Las estrellas sobresalieron entre las nubes bajas, los callejones de la ciudad de granito se iluminaron por el destello de una luna de invierno. Entonces el aire iluminado de la noche llegó al escritorio de Perus y la mirada profunda de la diosa Brunela lo alcanzó hasta ahí, llevada por la curiosidad.
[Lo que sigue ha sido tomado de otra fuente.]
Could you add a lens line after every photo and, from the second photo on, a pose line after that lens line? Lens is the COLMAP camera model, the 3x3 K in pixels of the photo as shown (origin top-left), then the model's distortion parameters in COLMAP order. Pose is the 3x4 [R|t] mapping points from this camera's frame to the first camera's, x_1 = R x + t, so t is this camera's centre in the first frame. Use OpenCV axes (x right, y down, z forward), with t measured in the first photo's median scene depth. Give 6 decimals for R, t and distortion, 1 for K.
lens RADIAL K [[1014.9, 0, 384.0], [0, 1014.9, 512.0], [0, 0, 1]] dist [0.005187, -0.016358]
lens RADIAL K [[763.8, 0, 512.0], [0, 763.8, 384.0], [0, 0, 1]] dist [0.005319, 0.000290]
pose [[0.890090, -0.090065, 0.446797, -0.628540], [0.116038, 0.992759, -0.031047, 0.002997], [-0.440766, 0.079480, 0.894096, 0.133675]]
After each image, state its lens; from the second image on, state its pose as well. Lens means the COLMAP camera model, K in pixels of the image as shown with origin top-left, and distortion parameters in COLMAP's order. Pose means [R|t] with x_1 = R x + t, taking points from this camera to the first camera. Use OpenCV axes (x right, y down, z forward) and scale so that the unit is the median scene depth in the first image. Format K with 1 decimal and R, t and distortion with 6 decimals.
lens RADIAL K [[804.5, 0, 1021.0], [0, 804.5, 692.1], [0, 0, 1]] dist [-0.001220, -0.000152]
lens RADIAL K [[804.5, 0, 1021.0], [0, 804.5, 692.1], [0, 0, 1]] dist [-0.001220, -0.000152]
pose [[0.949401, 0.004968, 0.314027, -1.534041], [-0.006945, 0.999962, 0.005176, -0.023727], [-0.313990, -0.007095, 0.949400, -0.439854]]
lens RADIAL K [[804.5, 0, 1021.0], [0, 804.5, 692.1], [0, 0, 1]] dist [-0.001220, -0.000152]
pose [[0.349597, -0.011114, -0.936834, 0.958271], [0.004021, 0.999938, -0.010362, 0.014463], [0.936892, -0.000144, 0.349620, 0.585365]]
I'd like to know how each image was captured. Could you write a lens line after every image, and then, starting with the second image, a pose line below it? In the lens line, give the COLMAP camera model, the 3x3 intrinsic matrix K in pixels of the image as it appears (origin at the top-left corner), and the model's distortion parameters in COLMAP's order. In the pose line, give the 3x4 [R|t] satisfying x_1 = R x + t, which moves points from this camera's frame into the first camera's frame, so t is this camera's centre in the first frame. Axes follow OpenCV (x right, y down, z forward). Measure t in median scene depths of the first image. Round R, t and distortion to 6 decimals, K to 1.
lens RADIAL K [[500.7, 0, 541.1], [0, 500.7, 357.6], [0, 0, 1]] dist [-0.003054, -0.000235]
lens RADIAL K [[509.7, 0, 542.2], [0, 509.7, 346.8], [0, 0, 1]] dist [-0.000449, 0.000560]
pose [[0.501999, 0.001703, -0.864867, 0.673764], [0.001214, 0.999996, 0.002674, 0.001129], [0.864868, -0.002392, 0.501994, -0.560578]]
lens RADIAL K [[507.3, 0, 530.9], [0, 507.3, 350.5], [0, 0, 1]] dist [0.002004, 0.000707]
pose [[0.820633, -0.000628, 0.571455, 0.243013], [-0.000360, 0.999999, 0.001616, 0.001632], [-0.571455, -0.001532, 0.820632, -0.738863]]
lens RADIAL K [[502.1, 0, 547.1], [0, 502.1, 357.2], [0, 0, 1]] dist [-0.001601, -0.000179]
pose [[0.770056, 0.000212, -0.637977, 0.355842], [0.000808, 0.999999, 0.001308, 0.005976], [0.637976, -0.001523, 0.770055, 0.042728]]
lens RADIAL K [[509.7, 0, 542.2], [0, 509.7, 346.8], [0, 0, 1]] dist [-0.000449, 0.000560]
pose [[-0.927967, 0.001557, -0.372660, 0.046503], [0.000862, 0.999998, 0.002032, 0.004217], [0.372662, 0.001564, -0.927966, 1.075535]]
"¿Quién es aquel hombre solitario que en vez de dormir y soñar con los graneros y los campos de arroz y de cebolla está despierto, ignorando mis secretos, los secretos del aire y de la ensoñación?" A diferencia de sus hermanas y de su madre, Brunela era generosa con los seres del mundo, se mezclaba con ellos, aparecía en sus pensamientos como una grieta por la que entraba la luz. Por eso era costumbre agradecerle a ella la aparición de una idea nueva, el éxito en un combate de argumentos o en un concurso de canciones con samis de cuatro cuerdas. A la amable Brunela se le dedicaba y se le agradecía la respiración, el vuelo de las abejas, el canto, la posibilidad del tacto, las ideas intangibles y el contenido de los sueños. A la terrible Brunela se le temía por los huracanes, las palabras hirientes, el espacio entre las páginas de un libro, las pesadillas.

Sin saber por qué y sin preguntárselo, atada como estaba al enigma y a la oscuridad de los orígenes, Brunela quiso contemplar más tiempo el rostro sereno de Perus, su barba negra y blanca, los cabellos rizados que le cubrían la frente, los ojos agonizantes que aún brillaban mientras recorrían los renglones de la página con la ansiedad de los condenados, los que saben que nunca podrán leer todos los libros que existen.